(Records drawn from a dataset)
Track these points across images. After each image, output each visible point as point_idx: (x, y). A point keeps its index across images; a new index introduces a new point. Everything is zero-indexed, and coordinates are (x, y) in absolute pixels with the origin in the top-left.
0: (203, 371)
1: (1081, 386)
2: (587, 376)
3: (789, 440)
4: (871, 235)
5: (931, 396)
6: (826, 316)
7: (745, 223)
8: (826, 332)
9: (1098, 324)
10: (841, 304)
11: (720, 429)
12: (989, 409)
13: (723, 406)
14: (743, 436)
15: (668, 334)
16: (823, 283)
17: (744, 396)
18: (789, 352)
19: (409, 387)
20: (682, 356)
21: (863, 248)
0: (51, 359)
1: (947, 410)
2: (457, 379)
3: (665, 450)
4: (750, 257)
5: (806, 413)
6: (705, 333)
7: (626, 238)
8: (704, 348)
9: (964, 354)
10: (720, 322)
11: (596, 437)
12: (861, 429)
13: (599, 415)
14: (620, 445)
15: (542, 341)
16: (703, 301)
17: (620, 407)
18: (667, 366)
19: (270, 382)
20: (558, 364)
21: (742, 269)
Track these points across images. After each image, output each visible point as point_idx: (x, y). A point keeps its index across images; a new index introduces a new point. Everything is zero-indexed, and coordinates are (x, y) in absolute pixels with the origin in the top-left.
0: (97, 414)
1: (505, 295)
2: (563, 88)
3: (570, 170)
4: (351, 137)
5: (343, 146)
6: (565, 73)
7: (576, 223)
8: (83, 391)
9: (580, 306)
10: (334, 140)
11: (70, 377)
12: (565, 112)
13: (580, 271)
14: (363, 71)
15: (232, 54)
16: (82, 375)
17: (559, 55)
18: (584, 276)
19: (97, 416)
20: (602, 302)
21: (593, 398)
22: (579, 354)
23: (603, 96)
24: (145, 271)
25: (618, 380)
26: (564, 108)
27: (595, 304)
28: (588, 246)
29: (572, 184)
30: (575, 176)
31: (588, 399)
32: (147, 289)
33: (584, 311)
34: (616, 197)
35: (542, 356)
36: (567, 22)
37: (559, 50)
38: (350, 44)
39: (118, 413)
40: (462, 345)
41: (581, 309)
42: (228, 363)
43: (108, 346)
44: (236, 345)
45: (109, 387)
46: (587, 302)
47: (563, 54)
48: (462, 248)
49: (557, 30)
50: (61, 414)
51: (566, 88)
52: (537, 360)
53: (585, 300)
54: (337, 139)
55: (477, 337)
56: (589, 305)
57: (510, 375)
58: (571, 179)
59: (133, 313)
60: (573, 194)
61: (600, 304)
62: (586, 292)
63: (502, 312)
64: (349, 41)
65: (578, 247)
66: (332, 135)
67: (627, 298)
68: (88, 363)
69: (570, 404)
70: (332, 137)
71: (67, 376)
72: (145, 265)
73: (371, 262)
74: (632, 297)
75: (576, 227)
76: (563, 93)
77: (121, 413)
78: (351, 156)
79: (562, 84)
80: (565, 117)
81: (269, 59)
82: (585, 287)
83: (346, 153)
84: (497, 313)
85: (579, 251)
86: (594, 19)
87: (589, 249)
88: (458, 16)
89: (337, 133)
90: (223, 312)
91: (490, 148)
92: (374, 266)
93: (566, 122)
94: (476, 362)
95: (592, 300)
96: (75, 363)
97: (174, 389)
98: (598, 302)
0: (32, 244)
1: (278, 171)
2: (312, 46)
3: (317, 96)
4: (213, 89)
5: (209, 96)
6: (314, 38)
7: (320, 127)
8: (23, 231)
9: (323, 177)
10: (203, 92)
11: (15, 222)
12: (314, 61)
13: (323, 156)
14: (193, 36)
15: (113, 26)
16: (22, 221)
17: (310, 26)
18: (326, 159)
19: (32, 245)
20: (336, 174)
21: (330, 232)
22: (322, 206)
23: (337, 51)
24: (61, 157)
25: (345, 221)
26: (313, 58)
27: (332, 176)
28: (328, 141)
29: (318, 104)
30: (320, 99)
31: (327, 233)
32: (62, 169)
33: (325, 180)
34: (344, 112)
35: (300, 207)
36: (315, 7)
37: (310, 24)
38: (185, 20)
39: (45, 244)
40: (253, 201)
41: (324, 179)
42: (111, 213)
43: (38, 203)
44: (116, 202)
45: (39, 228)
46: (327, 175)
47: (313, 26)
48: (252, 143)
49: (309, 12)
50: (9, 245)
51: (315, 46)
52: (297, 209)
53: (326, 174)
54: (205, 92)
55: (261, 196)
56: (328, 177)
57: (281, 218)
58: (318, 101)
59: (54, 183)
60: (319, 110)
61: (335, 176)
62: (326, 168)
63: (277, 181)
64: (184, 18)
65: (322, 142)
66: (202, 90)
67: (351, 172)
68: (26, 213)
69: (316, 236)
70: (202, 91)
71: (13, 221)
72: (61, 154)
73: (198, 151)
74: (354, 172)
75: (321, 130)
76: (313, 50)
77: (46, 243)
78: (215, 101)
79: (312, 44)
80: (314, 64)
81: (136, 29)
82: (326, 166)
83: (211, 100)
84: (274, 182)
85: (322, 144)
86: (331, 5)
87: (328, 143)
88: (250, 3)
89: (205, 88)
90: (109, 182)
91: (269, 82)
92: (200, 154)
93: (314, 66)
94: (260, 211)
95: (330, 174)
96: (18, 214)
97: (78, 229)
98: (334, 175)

**Assignment:** Scan the records above for the lines holding "6: (565, 73)" and "50: (61, 414)". Transcribe those two and every line between them word for word, and no others.

**Solution below:**
6: (565, 73)
7: (576, 223)
8: (83, 391)
9: (580, 306)
10: (334, 140)
11: (70, 377)
12: (565, 112)
13: (580, 271)
14: (363, 71)
15: (232, 54)
16: (82, 375)
17: (559, 55)
18: (584, 276)
19: (97, 416)
20: (602, 302)
21: (593, 398)
22: (579, 354)
23: (603, 96)
24: (145, 271)
25: (618, 380)
26: (564, 108)
27: (595, 304)
28: (588, 246)
29: (572, 184)
30: (575, 176)
31: (588, 399)
32: (147, 289)
33: (584, 311)
34: (616, 197)
35: (542, 356)
36: (567, 22)
37: (559, 50)
38: (350, 44)
39: (118, 413)
40: (462, 345)
41: (581, 309)
42: (228, 363)
43: (108, 346)
44: (236, 345)
45: (109, 387)
46: (587, 302)
47: (563, 54)
48: (462, 248)
49: (557, 30)
50: (61, 414)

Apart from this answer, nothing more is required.